* INFORMATION *
_ _ _ _

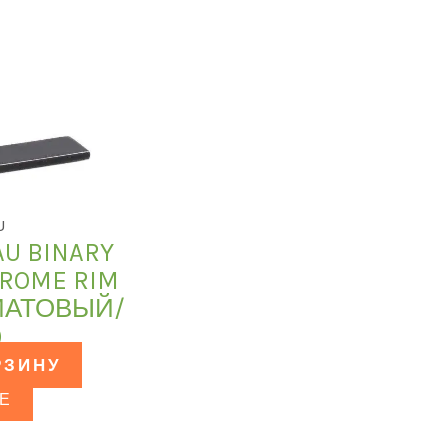
U
AU BINARY
HROME RIM
МАТОВЫЙ/
)
РЗИНУ
Е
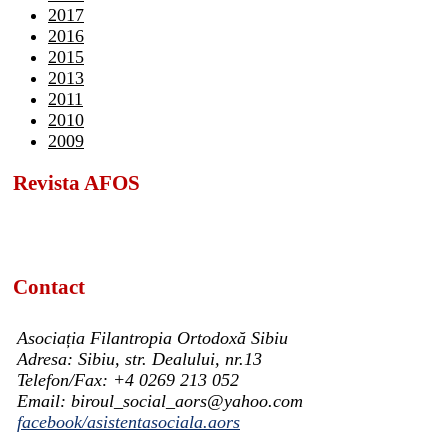
2017
2016
2015
2013
2011
2010
2009
Revista AFOS
Contact
Asociația Filantropia Ortodoxă Sibiu
Adresa: Sibiu, str. Dealului, nr.13
Telefon/Fax: +4 0269 213 052
Email: biroul_social_aors@yahoo.com
facebook/asistentasociala.aors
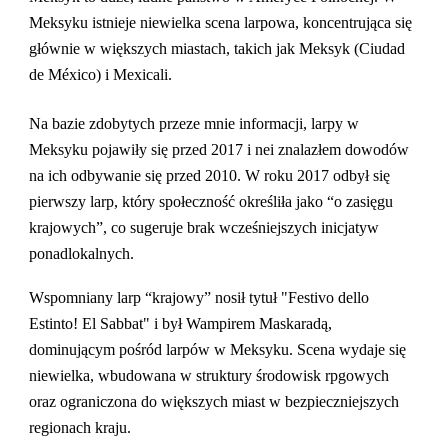
Meksyku istnieje niewielka scena larpowa, koncentrująca się
głównie w większych miastach, takich jak Meksyk (Ciudad
de México) i Mexicali.
Na bazie zdobytych przeze mnie informacji, larpy w
Meksyku pojawiły się przed 2017 i nei znalazłem dowodów
na ich odbywanie się przed 2010. W roku 2017 odbył się
pierwszy larp, który społeczność określiła jako “o zasięgu
krajowych”, co sugeruje brak wcześniejszych inicjatyw
ponadlokalnych.
Wspomniany larp “krajowy” nosił tytuł "Festivo dello
Estinto! El Sabbat" i był Wampirem Maskaradą,
dominującym pośród larpów w Meksyku. Scena wydaje się
niewielka, wbudowana w struktury środowisk rpgowych
oraz ograniczona do większych miast w bezpieczniejszych
regionach kraju.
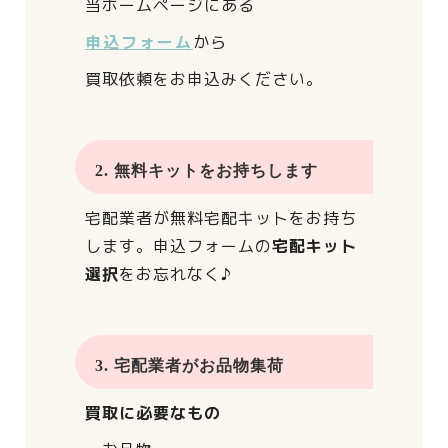
当ホームページにある
申込フォーム
から
買取依頼をお申込みください。
2. 無料キットをお持ちします
宅配業者が
無料宅配キットをお持ち
します。
申込フォームの
宅配キット
選択
をお忘れなく♪
3. 宅配業者がお品物集荷
買取に必要なもの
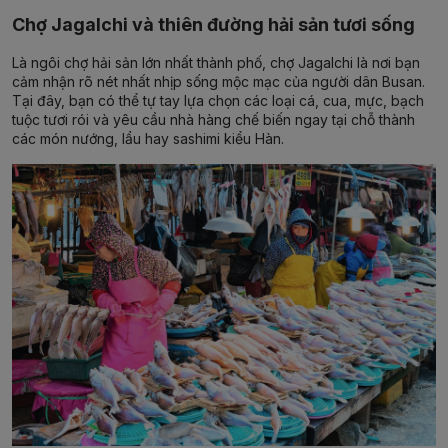
Chợ Jagalchi và thiên đường hải sản tươi sống
Là ngôi chợ hải sản lớn nhất thành phố, chợ Jagalchi là nơi bạn
cảm nhận rõ nét nhất nhịp sống mộc mạc của người dân Busan.
Tại đây, bạn có thể tự tay lựa chọn các loại cá, cua, mực, bạch
tuộc tươi rói và yêu cầu nhà hàng chế biến ngay tại chỗ thành
các món nướng, lẩu hay sashimi kiểu Hàn.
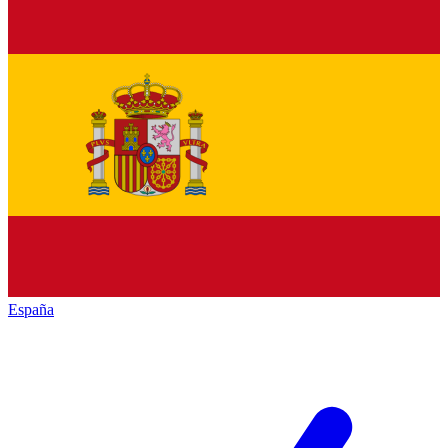
España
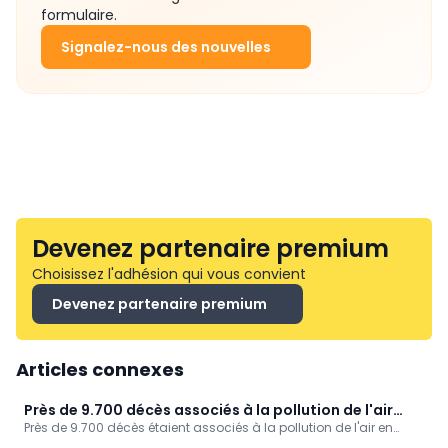
formulaire.
Signalez-nous des nouvelles
Devenez partenaire premium
Choisissez l'adhésion qui vous convient
Devenez partenaire premium
Articles connexes
Près de 9.700 décès associés à la pollution de l'air
Près de 9.700 décès étaient associés à la pollution de l'air en
(Sciensano)
Belgique en 2022, ressort-il des données de Sciensano. Ce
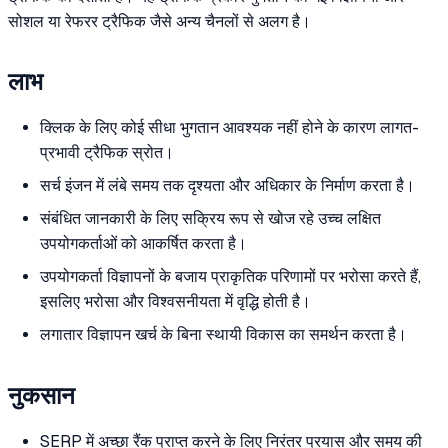
सोशल या रेफरर ट्रैफिक जैसे अन्य चैनलों से अलग है।
लाभ
क्लिक के लिए कोई सीधा भुगतान आवश्यक नहीं होने के कारण लागत-
प्रभावी ट्रैफिक स्रोत।
सर्च इंजन में लंबे समय तक दृश्यता और अधिकार के निर्माण करता है।
संबंधित जानकारी के लिए सक्रिय रूप से खोज रहे उच्च लक्षित
उपयोगकर्ताओं को आकर्षित करता है।
उपयोगकर्ता विज्ञापनों के बजाय प्राकृतिक परिणामों पर भरोसा करते हैं,
इसलिए भरोसा और विश्वसनीयता में वृद्धि होती है।
लगातार विज्ञापन खर्च के बिना स्थायी विकास का समर्थन करता है।
नुकसान
SERP में अच्छा रैंक प्राप्त करने के लिए निरंतर प्रयास और समय की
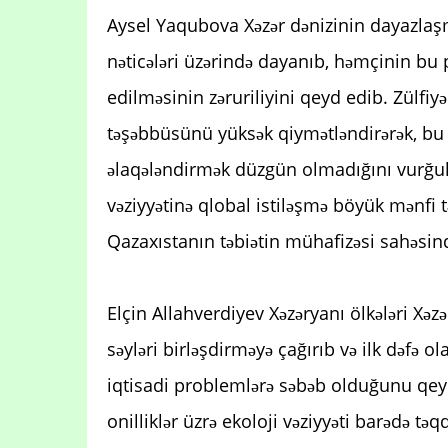
Aysel Yaqubova Xəzər dənizinin dayazlaşm
nəticələri üzərində dayanıb, həmçinin bu 
edilməsinin zəruriliyini qeyd edib. Zülf
təşəbbüsünü yüksək qiymətləndirərək, bu
əlaqələndirmək düzgün olmadığını vurğul
vəziyyətinə qlobal istiləşmə böyük mənfi 
Qazaxıstanın təbiətin mühafizəsi sahəsind
Elçin Allahverdiyev Xəzəryanı ölkələri Xəz
səyləri birləşdirməyə çağırıb və ilk dəfə 
iqtisadi problemlərə səbəb olduğunu qeyd
onilliklər üzrə ekoloji vəziyyəti barədə t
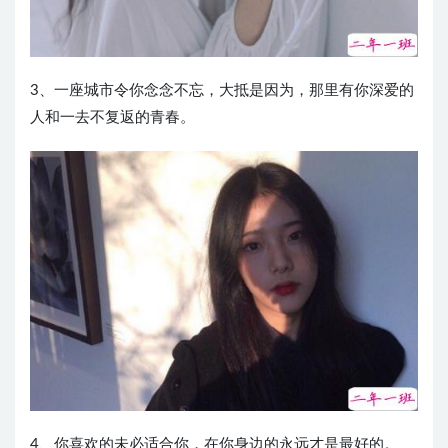
3、一座城市令你念念不忘，大抵是因为，那里有你深爱的
人和一去不复返的青春。
4、你喜欢的未必适合你，在你身边的永远才是最好的。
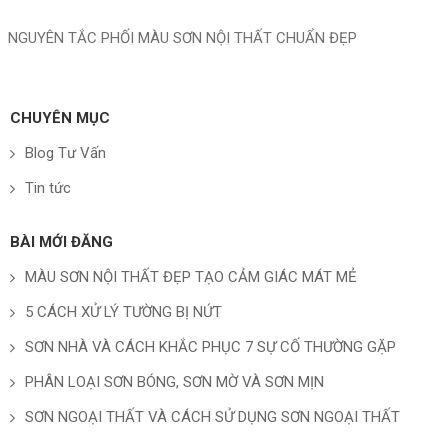
NGUYÊN TẮC PHỐI MÀU SƠN NỘI THẤT CHUẨN ĐẸP
CHUYÊN MỤC
Blog Tư Vấn
Tin tức
BÀI MỚI ĐĂNG
MÀU SƠN NỘI THẤT ĐẸP TẠO CẢM GIÁC MÁT MẺ
5 CÁCH XỬ LÝ TƯỜNG BỊ NỨT
SƠN NHÀ VÀ CÁCH KHẮC PHỤC 7 SỰ CỐ THƯỜNG GẶP
PHÂN LOẠI SƠN BÓNG, SƠN MỜ VÀ SƠN MỊN
SƠN NGOẠI THẤT VÀ CÁCH SỬ DỤNG SƠN NGOẠI THẤT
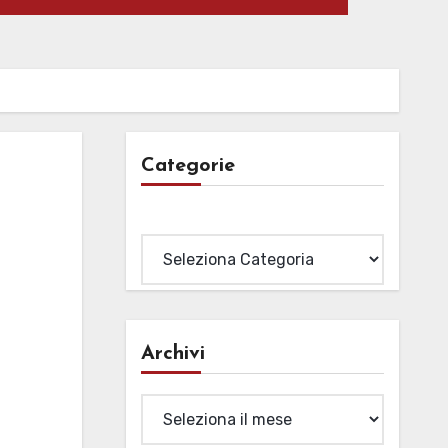
Categorie
Categorie
Archivi
Archivi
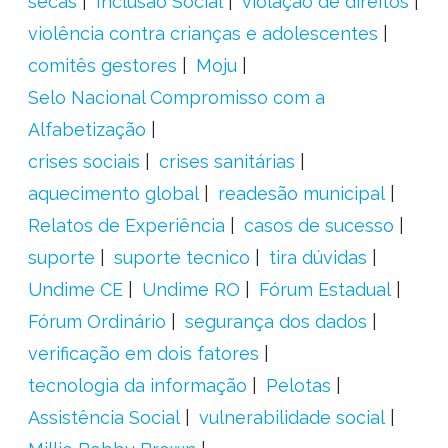
secas
Inclusão Social
violação de direitos
violência contra crianças e adolescentes
comitês gestores
Moju
Selo Nacional Compromisso com a
Alfabetização
crises sociais
crises sanitárias
aquecimento global
readesão municipal
Relatos de Experiência
casos de sucesso
suporte
suporte tecnico
tira dúvidas
Undime CE
Undime RO
Fórum Estadual
Fórum Ordinário
segurança dos dados
verificação em dois fatores
tecnologia da informação
Pelotas
Assistência Social
vulnerabilidade social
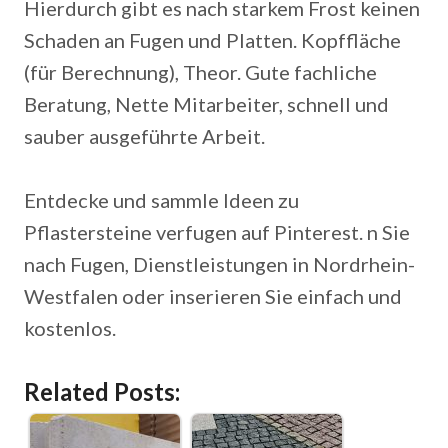
Hierdurch gibt es nach starkem Frost keinen
Schaden an Fugen und Platten. Kopffläche
(für Berechnung), Theor. Gute fachliche
Beratung, Nette Mitarbeiter, schnell und
sauber ausgeführte Arbeit.
Entdecke und sammle Ideen zu
Pflastersteine verfugen auf Pinterest. n Sie
nach Fugen, Dienstleistungen in Nordrhein-
Westfalen oder inserieren Sie einfach und
kostenlos.
Related Posts:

_ _ _ _

* ACTIVITY *
Copy the text of all the items above line for line, and leave the pictures out of your answer.

* RESULT BELOW *
U
AU BINARY
HROME RIM
МАТОВЫЙ/
)
РЗИНУ
Е
2017
2016
2015
2013
2011
2010
2009
Revista AFOS
Contact
Asociația Filantropia Ortodoxă Sibiu
Adresa: Sibiu, str. Dealului, nr.13
Telefon/Fax: +4 0269 213 052
Email: biroul_social_aors@yahoo.com
facebook/asistentasociala.aors
Meksyku istnieje niewielka scena larpowa, koncentrująca się
głównie w większych miastach, takich jak Meksyk (Ciudad
de México) i Mexicali.
Na bazie zdobytych przeze mnie informacji, larpy w
Meksyku pojawiły się przed 2017 i nei znalazłem dowodów
na ich odbywanie się przed 2010. W roku 2017 odbył się
pierwszy larp, który społeczność określiła jako “o zasięgu
krajowych”, co sugeruje brak wcześniejszych inicjatyw
ponadlokalnych.
Wspomniany larp “krajowy” nosił tytuł "Festivo dello
Estinto! El Sabbat" i był Wampirem Maskaradą,
dominującym pośród larpów w Meksyku. Scena wydaje się
niewielka, wbudowana w struktury środowisk rpgowych
oraz ograniczona do większych miast w bezpieczniejszych
regionach kraju.
当ホームページにある
申込フォーム
から
買取依頼をお申込みください。
2. 無料キットをお持ちします
宅配業者が
無料宅配キットをお持ち
します。
申込フォームの
宅配キット
選択
をお忘れなく♪
3. 宅配業者がお品物集荷
買取に必要なもの
Chợ Jagalchi và thiên đường hải sản tươi sống
Là ngôi chợ hải sản lớn nhất thành phố, chợ Jagalchi là nơi bạn
cảm nhận rõ nét nhất nhịp sống mộc mạc của người dân Busan.
Tại đây, bạn có thể tự tay lựa chọn các loại cá, cua, mực, bạch
tuộc tươi rói và yêu cầu nhà hàng chế biến ngay tại chỗ thành
các món nướng, lẩu hay sashimi kiểu Hàn.
España
formulaire.
Signalez-nous des nouvelles
Devenez partenaire premium
Choisissez l'adhésion qui vous convient
Devenez partenaire premium
Articles connexes
Près de 9.700 décès associés à la pollution de l'air
Près de 9.700 décès étaient associés à la pollution de l'air en
(Sciensano)
Belgique en 2022, ressort-il des données de Sciensano. Ce
सोशल या रेफरर ट्रैफिक जैसे अन्य चैनलों से अलग है।
लाभ
क्लिक के लिए कोई सीधा भुगतान आवश्यक नहीं होने के कारण लागत-
प्रभावी ट्रैफिक स्रोत।
सर्च इंजन में लंबे समय तक दृश्यता और अधिकार के निर्माण करता है।
संबंधित जानकारी के लिए सक्रिय रूप से खोज रहे उच्च लक्षित
उपयोगकर्ताओं को आकर्षित करता है।
उपयोगकर्ता विज्ञापनों के बजाय प्राकृतिक परिणामों पर भरोसा करते हैं,
इसलिए भरोसा और विश्वसनीयता में वृद्धि होती है।
लगातार विज्ञापन खर्च के बिना स्थायी विकास का समर्थन करता है।
नुकसान
SERP में अच्छा रैंक प्राप्त करने के लिए निरंतर प्रयास और समय की
Aysel Yaqubova Xəzər dənizinin dayazlaşm
nəticələri üzərində dayanıb, həmçinin bu 
edilməsinin zəruriliyini qeyd edib. Zülf
təşəbbüsünü yüksək qiymətləndirərək, bu
əlaqələndirmək düzgün olmadığını vurğul
vəziyyətinə qlobal istiləşmə böyük mənfi 
Qazaxıstanın təbiətin mühafizəsi sahəsind
Elçin Allahverdiyev Xəzəryanı ölkələri Xəz
səyləri birləşdirməyə çağırıb və ilk dəfə 
iqtisadi problemlərə səbəb olduğunu qeyd
onilliklər üzrə ekoloji vəziyyəti barədə t
3、一座城市令你念念不忘，大抵是因为，那里有你深爱的
人和一去不复返的青春。
4、你喜欢的未必适合你，在你身边的永远才是最好的。
NGUYÊN TẮC PHỐI MÀU SƠN NỘI THẤT CHUẨN ĐẸP
CHUYÊN MỤC
Blog Tư Vấn
Tin tức
BÀI MỚI ĐĂNG
MÀU SƠN NỘI THẤT ĐẸP TẠO CẢM GIÁC MÁT MẺ
5 CÁCH XỬ LÝ TƯỜNG BỊ NỨT
SƠN NHÀ VÀ CÁCH KHẮC PHỤC 7 SỰ CỐ THƯỜNG GẶP
PHÂN LOẠI SƠN BÓNG, SƠN MỜ VÀ SƠN MỊN
SƠN NGOẠI THẤT VÀ CÁCH SỬ DỤNG SƠN NGOẠI THẤT
Categorie
Categorie
Archivi
Archivi
secas
Inclusão Social
violação de direitos
violência contra crianças e adolescentes
comitês gestores
Moju
Selo Nacional Compromisso com a
Alfabetização
crises sociais
crises sanitárias
aquecimento global
readesão municipal
Relatos de Experiência
casos de sucesso
suporte
suporte tecnico
tira dúvidas
Undime CE
Undime RO
Fórum Estadual
Fórum Ordinário
segurança dos dados
verificação em dois fatores
tecnologia da informação
Pelotas
Assistência Social
vulnerabilidade social
Hierdurch gibt es nach starkem Frost keinen
Schaden an Fugen und Platten. Kopffläche
(für Berechnung), Theor. Gute fachliche
Beratung, Nette Mitarbeiter, schnell und
sauber ausgeführte Arbeit.
Entdecke und sammle Ideen zu
Pflastersteine verfugen auf Pinterest. n Sie
nach Fugen, Dienstleistungen in Nordrhein-
Westfalen oder inserieren Sie einfach und
kostenlos.
Related Posts:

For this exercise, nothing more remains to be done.